2017-11-01 / Opinions

War with N. Korea looms


I have looked at the issues between North Korea and the United states for several years now and I believe there is at least an 80 percent chance we will be at war with North Korea within two years. Why do I say this?

At a recent congressional hearing with General Mattis, the Secretary of Defense, it was disclosed that the State Department budget will be reduced. Mattis’s reply was succinct and very telling for he responded, “If you don’t fund the State Department fully, then I need to buy more ammunition.” He continued, “So I think it’s a cost-benefit ratio. The more that we put into the State Department’s diplomacy, hopefully, the less we have to put into a military budget as we deal with the outcome of an apparent American withdrawal from the international scene.”

The Trump administration has decided that their emphasis will not be on diplomacy with either our allies or our enemies, especially North Korea, but has, rather, decided to withdraw diplomatically from international relations, and in doing so, they are dismantling the international structures that were created just after World War II by gutting the State Department and withdrawing American leadership from the international stage and leaving this leadership vacuum to the Russians and Chinese.

The State Department budget is projected to be reduced by 30 percent in 2018 while the Defense budget will be increased by $50 billion. In addition, the Trump administration simply does not intend to adequately staff the State Department. Currently there are 48 ambassadorships that are vacant, while 21 out of 23 assistant secretary positions are vacant or occupied by provisional employees.

At a recent DOD briefing, Trump was shown a slide that indicated the United States had 6,800 nuclear weapons and Trump commented that he wanted a 10- fold increase in nuclear weapons. That would bring the US total to 68,000 nuclear weapons, clearly indicating Trump’s total lack of understanding of the nuances associated with nuclear weapons. Tillerson, the current Secretary of State, later allegedly called Trump a “f***ing moron” for that statement.

Trump has constantly ridiculed and undercut Tillerson’s attempt at diplomacy. After hearing about Tillerson’s statement, Trump subsequently challenged him to an IQ test. From my perspective, Tillerson is a steady hand and has been trying very hard in places like North Korea to avert war. Trump is anything but steady, and I suspect Tillerson is simply frustrated by his lack of support and feels like he can’t do his job because of that.

▬▬▬▬▬▬▬▬▬▬

**INSTRUCTIONS:**
A - Update the listing lines between the one holding "pose: elev=157.8 azim=17.2" and the one holding "Dot at: occluded", inclusive, putting "view" wherever "pose" appears and leaving everything else unchanged.
B - Go on with the opinion piece on war with North Korea, picking up after its last sentence.
The opinion piece on war with North Korea and the listing are unrelated.

**GIVEN ENTRIES:**
▬▬▬▬▬▬▬▬▬▬

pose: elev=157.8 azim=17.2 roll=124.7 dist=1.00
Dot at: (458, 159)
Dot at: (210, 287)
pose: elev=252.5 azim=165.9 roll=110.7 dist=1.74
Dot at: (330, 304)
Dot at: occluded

▬▬▬▬▬▬▬▬▬▬

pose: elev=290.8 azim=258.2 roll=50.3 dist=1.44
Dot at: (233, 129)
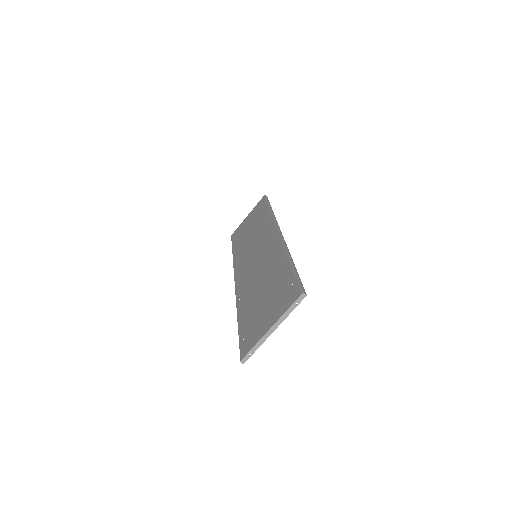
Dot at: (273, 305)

▬▬▬▬▬▬▬▬▬▬

**ANSWERS TO THE EXERCISE:**
A -
view: elev=157.8 azim=17.2 roll=124.7 dist=1.00
Dot at: (458, 159)
Dot at: (210, 287)
view: elev=252.5 azim=165.9 roll=110.7 dist=1.74
Dot at: (330, 304)
Dot at: occluded

B -
Tillerson is in an untenable situation and even though he may want to serve this country, I fully expect that he will be asked to leave sometime in the November timeframe if not earlier. I also expect that Nicki Haley, the current UN Ambassador, will take his place. I suspect she will have no better luck as Secretary of State because Trump is simply not interested in diplomacy or foreign policy. It has been rumored that there is a so-called suicide pact between Tillerson, Secretary of Defense Mattis, and Secretary of the Treasury Mnuchin, if one of them is let loose, then all leave. There may be something to this because Tillerson and Mattis talk a lot, have a close working relationship, and have a tremendous respect for one another. However, this is such a chaotic administration, who knows what will happen.

Trump’s tweets shape American foreign policy and right now his administration has decided that the prospect of North Korea getting a workable ICBM with a nuclear warhead is worse than the prospect of war. In essence, the Trump administration has decided that it will not allow North Korea to have a working nucleartipped ICBM and if we need to go to war to prevent that, then there will be war. The only way to prevent this war is if North Korea decides to compromise and not develop a nuclear ICBM. American analysts feel that if North Korea does develop a nuclear-capable ICBM, it might use it or, at the very least, threaten the United States, South Korea, and Japan with annihilation or possibly sell the nuclear technology to others. Also if Japan is threatened, it may feel it has to go nuclear to assure its safety. In essence, the entire region is going to be destabilized.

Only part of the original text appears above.